In analyzing whether any such circumstances existed, the Supreme Court first observed that the FLSA is silent on the applicable burden of proof, noting there is no language that suggests that Congress intended a heightened burden to apply. Second, because the FLSA does not implicate constitutional rights, the U.S. Constitution did not compel a different result. Third, because FLSA lawsuits are akin to other employment statutes that entitle certain employees to monetary relief, they are not unusually coercive.
Turning next to policy arguments in favor of a heightened standard, the Supreme Court noted that other important statutes, such as Title VII of the Civil Rights Act, apply a preponderance standard while seeking to achieve laudable policy goals, such as ending discrimination in the workplace. Id. at *4-5. Finding nothing particularly distinct about the FLSA, the Supreme Court ultimately rejected the policy arguments advanced by the sales representatives, explaining that “rather than choose sides in a policy debate, this Court must apply the statute as written and as informed by the longstanding default rule regarding the standard of proof.” Id. at *5.
As a result, the Supreme Court reversed the decision of the Fourth Circuit and held that an employer must prove the applicability of FLSA exemptions only by a preponderance of the evidence. The Supreme Court also remanded the case back to the district court for a determination as to whether EMD met the lower evidentiary burden.

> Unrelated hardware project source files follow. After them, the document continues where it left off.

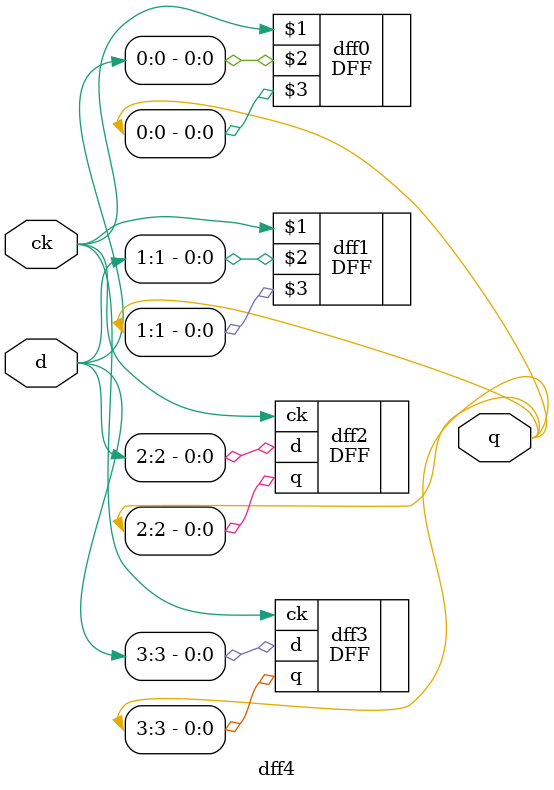
<source format=v>
module dff4(ck, d, q);
input ck;
input [3:0] d;
output [3:0] q;

// port connection by sequence
DFF dff0(ck, d[0], q[0]);
DFF dff1(ck, d[1], q[1]);

// port connection by name
DFF dff2(.ck(ck), .d(d[2]), .q(q[2]));
DFF dff3(.ck(ck), .d(d[3]), .q(q[3]));

endmodule
</source>
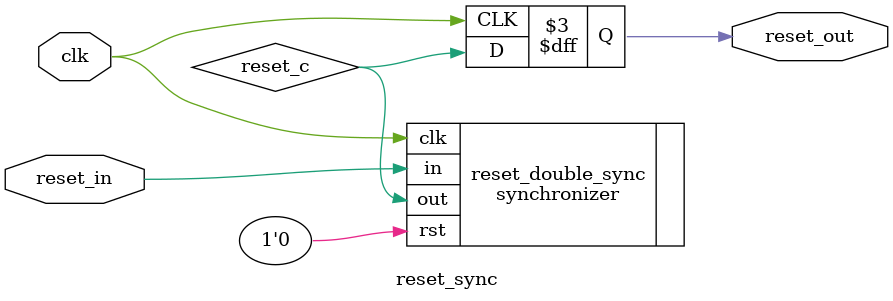
<source format=v>

module reset_sync (
  // clock for the output reset
  input  clk,
  // glitch-free input reset
  input  reset_in,
  // output reset in the clk domain
  output reg reset_out = 1'b1);

  wire reset_c;

  synchronizer #(
    // The input reset is async to the output clk domain... so timing should not be
    // analyzed here!
    .FALSE_PATH_TO_IN(1),
    // Assert reset_out by default. When clk starts toggling the downstream logic will
    // be in reset for at least 10 clk cycles. This allows the clock to settle (if needed)
    // and the reset to propagate fully to all logic.
    .INITIAL_VAL(1),
    .STAGES(10)
  ) reset_double_sync (
    .clk(clk), .rst(1'b0), .in(reset_in), .out(reset_c)
  );

  always @(posedge clk)
      reset_out <= reset_c;

endmodule // reset_sync

</source>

Implications For Employers
The Supreme Court’s decision in Carrera is a welcome reprieve for employers sued in Maryland, Virginia, West Virginia, North Carolina, and South Carolina federal courts. These employers will no longer have to satisfy a heightened burden of proof that they would otherwise not have to satisfy if sued for the same claims in any other state. Accordingly, employers based in those states can rest a little easier knowing that the standard for proving FLSA exemptions if sued will be the default standard applied in other jurisdictions, and not the heightened “clear and convincing evidence” standard that has long applied.